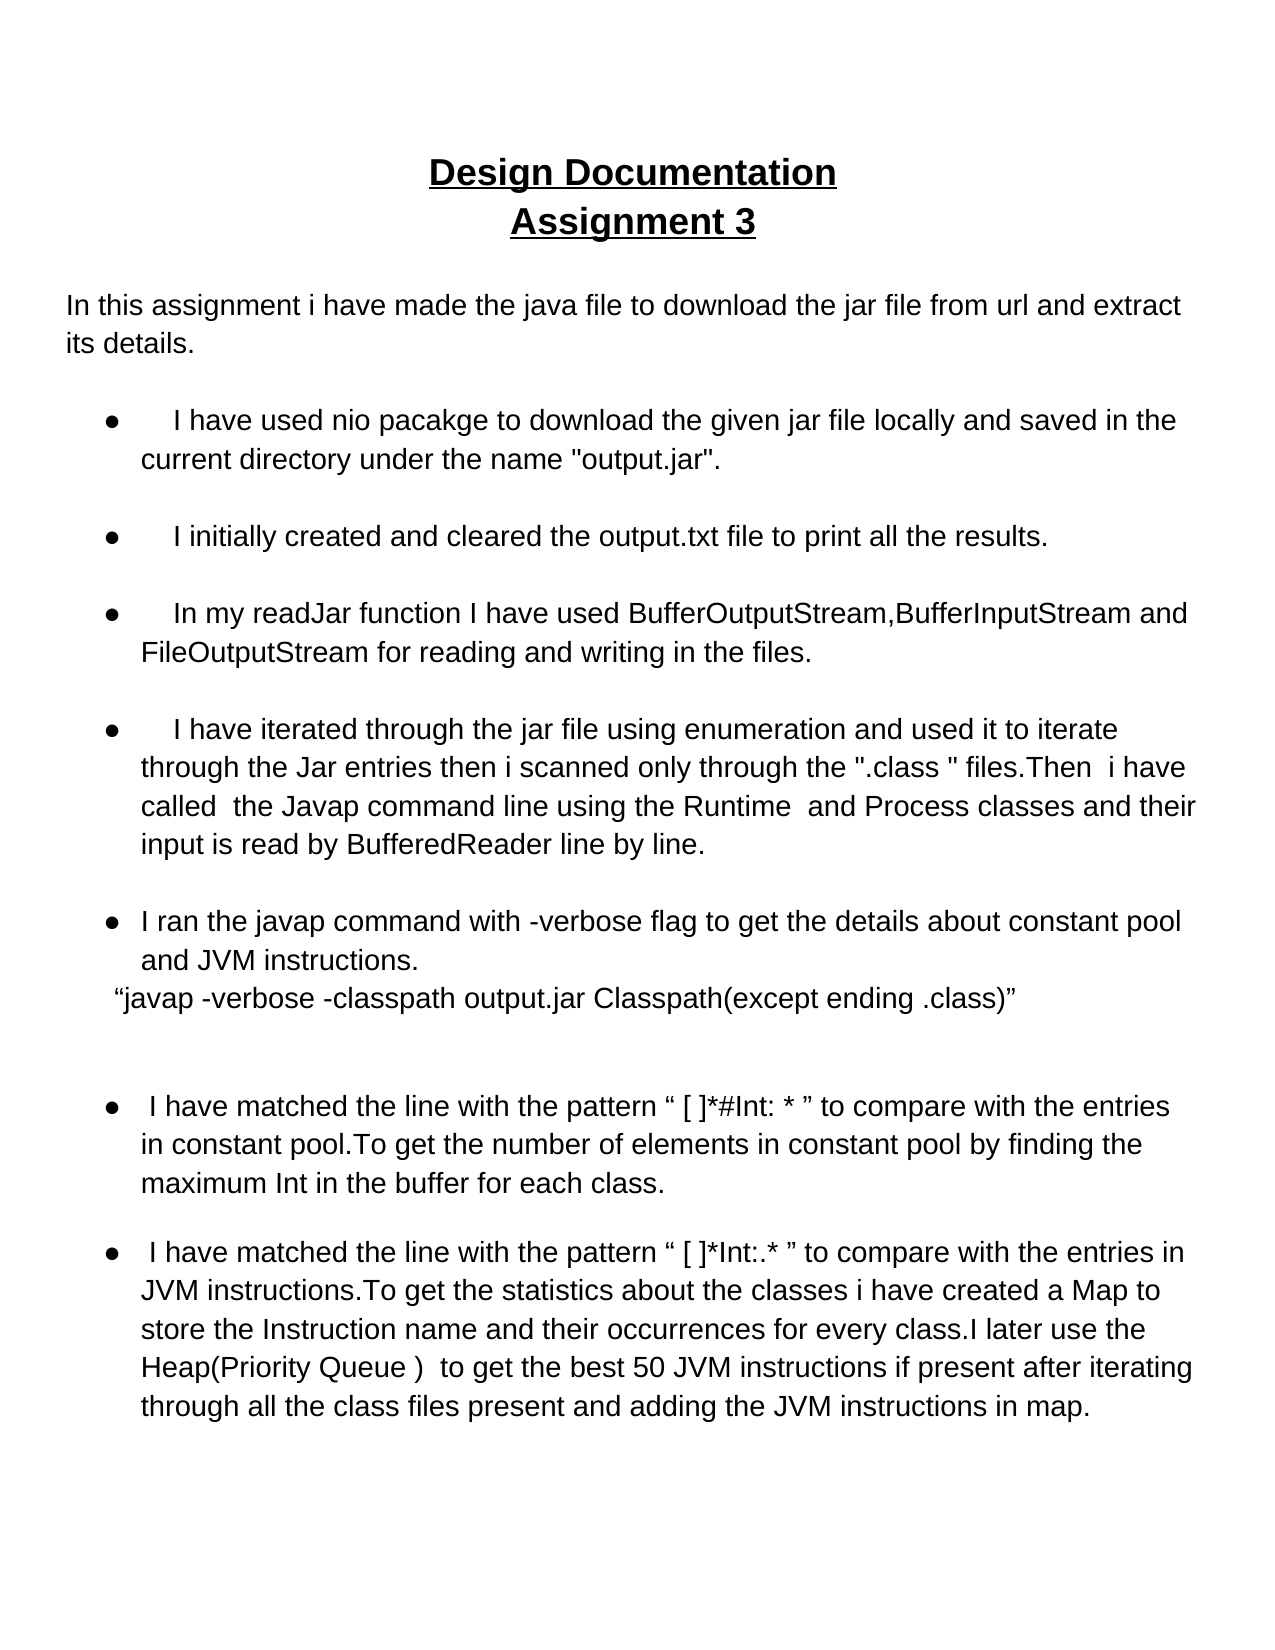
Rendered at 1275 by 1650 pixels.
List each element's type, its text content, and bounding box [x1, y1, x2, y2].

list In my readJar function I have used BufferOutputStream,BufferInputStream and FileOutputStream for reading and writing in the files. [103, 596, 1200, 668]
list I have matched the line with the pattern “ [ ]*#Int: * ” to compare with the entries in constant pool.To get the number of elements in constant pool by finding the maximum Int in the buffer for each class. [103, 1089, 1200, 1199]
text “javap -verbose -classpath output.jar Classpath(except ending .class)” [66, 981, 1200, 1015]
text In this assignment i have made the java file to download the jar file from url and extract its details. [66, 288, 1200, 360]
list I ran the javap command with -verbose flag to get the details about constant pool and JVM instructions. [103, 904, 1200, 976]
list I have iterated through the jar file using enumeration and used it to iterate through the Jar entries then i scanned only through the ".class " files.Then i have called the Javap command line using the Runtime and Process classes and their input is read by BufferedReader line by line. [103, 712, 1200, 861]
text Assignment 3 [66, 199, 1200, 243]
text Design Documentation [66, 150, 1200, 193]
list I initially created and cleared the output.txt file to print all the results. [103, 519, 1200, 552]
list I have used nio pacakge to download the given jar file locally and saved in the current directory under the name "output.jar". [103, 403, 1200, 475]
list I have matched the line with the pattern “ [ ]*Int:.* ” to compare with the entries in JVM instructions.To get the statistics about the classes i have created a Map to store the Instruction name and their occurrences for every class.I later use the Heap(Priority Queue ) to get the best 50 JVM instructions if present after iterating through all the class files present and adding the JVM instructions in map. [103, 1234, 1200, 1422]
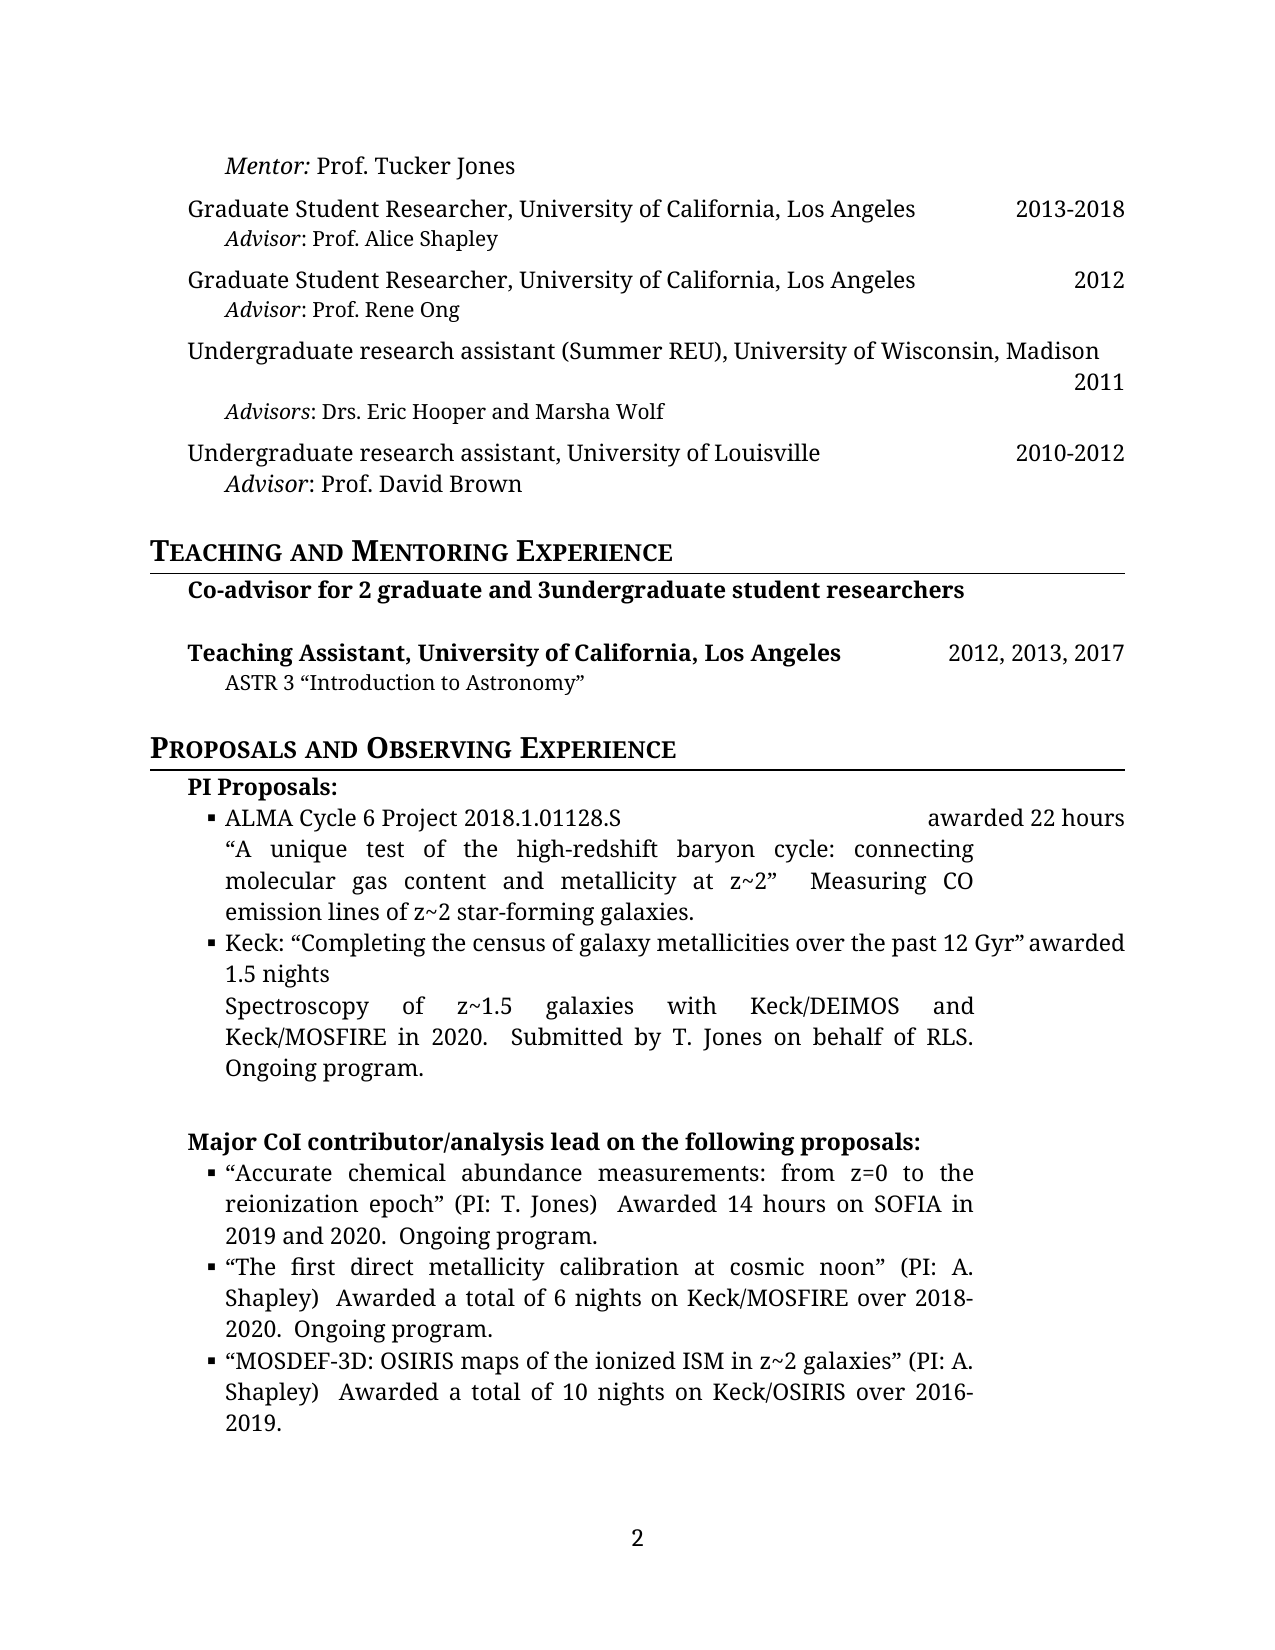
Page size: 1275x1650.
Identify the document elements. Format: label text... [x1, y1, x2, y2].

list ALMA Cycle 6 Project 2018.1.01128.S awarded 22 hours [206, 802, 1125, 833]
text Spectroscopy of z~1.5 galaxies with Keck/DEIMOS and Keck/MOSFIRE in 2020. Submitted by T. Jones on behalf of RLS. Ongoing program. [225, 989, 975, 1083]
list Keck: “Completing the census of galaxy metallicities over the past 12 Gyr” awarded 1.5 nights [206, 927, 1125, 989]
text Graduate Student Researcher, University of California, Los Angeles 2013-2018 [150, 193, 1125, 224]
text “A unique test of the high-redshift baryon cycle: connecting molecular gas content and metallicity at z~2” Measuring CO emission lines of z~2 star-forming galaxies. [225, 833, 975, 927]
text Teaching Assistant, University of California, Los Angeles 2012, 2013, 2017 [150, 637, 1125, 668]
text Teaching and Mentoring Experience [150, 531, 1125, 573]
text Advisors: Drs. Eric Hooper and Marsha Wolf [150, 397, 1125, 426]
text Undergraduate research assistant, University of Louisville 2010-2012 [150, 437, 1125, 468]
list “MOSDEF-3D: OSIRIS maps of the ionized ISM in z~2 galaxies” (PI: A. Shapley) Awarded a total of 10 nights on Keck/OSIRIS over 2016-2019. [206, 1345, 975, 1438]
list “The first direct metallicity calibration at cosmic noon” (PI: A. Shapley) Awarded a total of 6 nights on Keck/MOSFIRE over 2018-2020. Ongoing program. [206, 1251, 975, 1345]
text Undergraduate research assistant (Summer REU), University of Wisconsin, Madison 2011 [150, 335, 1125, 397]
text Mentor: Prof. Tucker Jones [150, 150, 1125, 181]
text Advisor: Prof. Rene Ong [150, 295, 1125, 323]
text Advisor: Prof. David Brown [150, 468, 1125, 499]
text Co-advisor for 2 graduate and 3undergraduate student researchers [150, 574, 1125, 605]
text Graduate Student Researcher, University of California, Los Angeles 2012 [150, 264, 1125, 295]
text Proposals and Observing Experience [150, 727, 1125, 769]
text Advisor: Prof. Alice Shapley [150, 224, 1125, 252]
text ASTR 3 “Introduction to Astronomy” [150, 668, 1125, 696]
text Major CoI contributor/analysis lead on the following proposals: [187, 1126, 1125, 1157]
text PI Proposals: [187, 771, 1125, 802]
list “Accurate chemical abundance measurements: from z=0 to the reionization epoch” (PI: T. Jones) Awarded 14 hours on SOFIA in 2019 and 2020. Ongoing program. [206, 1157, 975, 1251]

• **Task statement**
Output every entry verbatim. Pictures do not belong in the copy.

• **Solved exercise**
Rendered at 1275 by 1650 pixels.
List each element's type, its text content, and bounding box [x1, y1, x2, y2].

list In my readJar function I have used BufferOutputStream,BufferInputStream and FileOutputStream for reading and writing in the files. [103, 596, 1200, 668]
list I have matched the line with the pattern “ [ ]*#Int: * ” to compare with the entries in constant pool.To get the number of elements in constant pool by finding the maximum Int in the buffer for each class. [103, 1089, 1200, 1199]
text “javap -verbose -classpath output.jar Classpath(except ending .class)” [66, 981, 1200, 1015]
text In this assignment i have made the java file to download the jar file from url and extract its details. [66, 288, 1200, 360]
list I ran the javap command with -verbose flag to get the details about constant pool and JVM instructions. [103, 904, 1200, 976]
list I have iterated through the jar file using enumeration and used it to iterate through the Jar entries then i scanned only through the ".class " files.Then i have called the Javap command line using the Runtime and Process classes and their input is read by BufferedReader line by line. [103, 712, 1200, 861]
text Assignment 3 [66, 199, 1200, 243]
text Design Documentation [66, 150, 1200, 193]
list I initially created and cleared the output.txt file to print all the results. [103, 519, 1200, 552]
list I have used nio pacakge to download the given jar file locally and saved in the current directory under the name "output.jar". [103, 403, 1200, 475]
list I have matched the line with the pattern “ [ ]*Int:.* ” to compare with the entries in JVM instructions.To get the statistics about the classes i have created a Map to store the Instruction name and their occurrences for every class.I later use the Heap(Priority Queue ) to get the best 50 JVM instructions if present after iterating through all the class files present and adding the JVM instructions in map. [103, 1234, 1200, 1422]
Page size: 1275x1650.
Identify the document elements. Format: label text... [x1, y1, x2, y2].

list ALMA Cycle 6 Project 2018.1.01128.S awarded 22 hours [206, 802, 1125, 833]
text Spectroscopy of z~1.5 galaxies with Keck/DEIMOS and Keck/MOSFIRE in 2020. Submitted by T. Jones on behalf of RLS. Ongoing program. [225, 989, 975, 1083]
list Keck: “Completing the census of galaxy metallicities over the past 12 Gyr” awarded 1.5 nights [206, 927, 1125, 989]
text Graduate Student Researcher, University of California, Los Angeles 2013-2018 [150, 193, 1125, 224]
text “A unique test of the high-redshift baryon cycle: connecting molecular gas content and metallicity at z~2” Measuring CO emission lines of z~2 star-forming galaxies. [225, 833, 975, 927]
text Teaching Assistant, University of California, Los Angeles 2012, 2013, 2017 [150, 637, 1125, 668]
text Teaching and Mentoring Experience [150, 531, 1125, 573]
text Advisors: Drs. Eric Hooper and Marsha Wolf [150, 397, 1125, 426]
text Undergraduate research assistant, University of Louisville 2010-2012 [150, 437, 1125, 468]
list “MOSDEF-3D: OSIRIS maps of the ionized ISM in z~2 galaxies” (PI: A. Shapley) Awarded a total of 10 nights on Keck/OSIRIS over 2016-2019. [206, 1345, 975, 1438]
list “The first direct metallicity calibration at cosmic noon” (PI: A. Shapley) Awarded a total of 6 nights on Keck/MOSFIRE over 2018-2020. Ongoing program. [206, 1251, 975, 1345]
text Undergraduate research assistant (Summer REU), University of Wisconsin, Madison 2011 [150, 335, 1125, 397]
text Mentor: Prof. Tucker Jones [150, 150, 1125, 181]
text Advisor: Prof. Rene Ong [150, 295, 1125, 323]
text Advisor: Prof. David Brown [150, 468, 1125, 499]
text Co-advisor for 2 graduate and 3undergraduate student researchers [150, 574, 1125, 605]
text Graduate Student Researcher, University of California, Los Angeles 2012 [150, 264, 1125, 295]
text Proposals and Observing Experience [150, 727, 1125, 769]
text Advisor: Prof. Alice Shapley [150, 224, 1125, 252]
text ASTR 3 “Introduction to Astronomy” [150, 668, 1125, 696]
text Major CoI contributor/analysis lead on the following proposals: [187, 1126, 1125, 1157]
text PI Proposals: [187, 771, 1125, 802]
list “Accurate chemical abundance measurements: from z=0 to the reionization epoch” (PI: T. Jones) Awarded 14 hours on SOFIA in 2019 and 2020. Ongoing program. [206, 1157, 975, 1251]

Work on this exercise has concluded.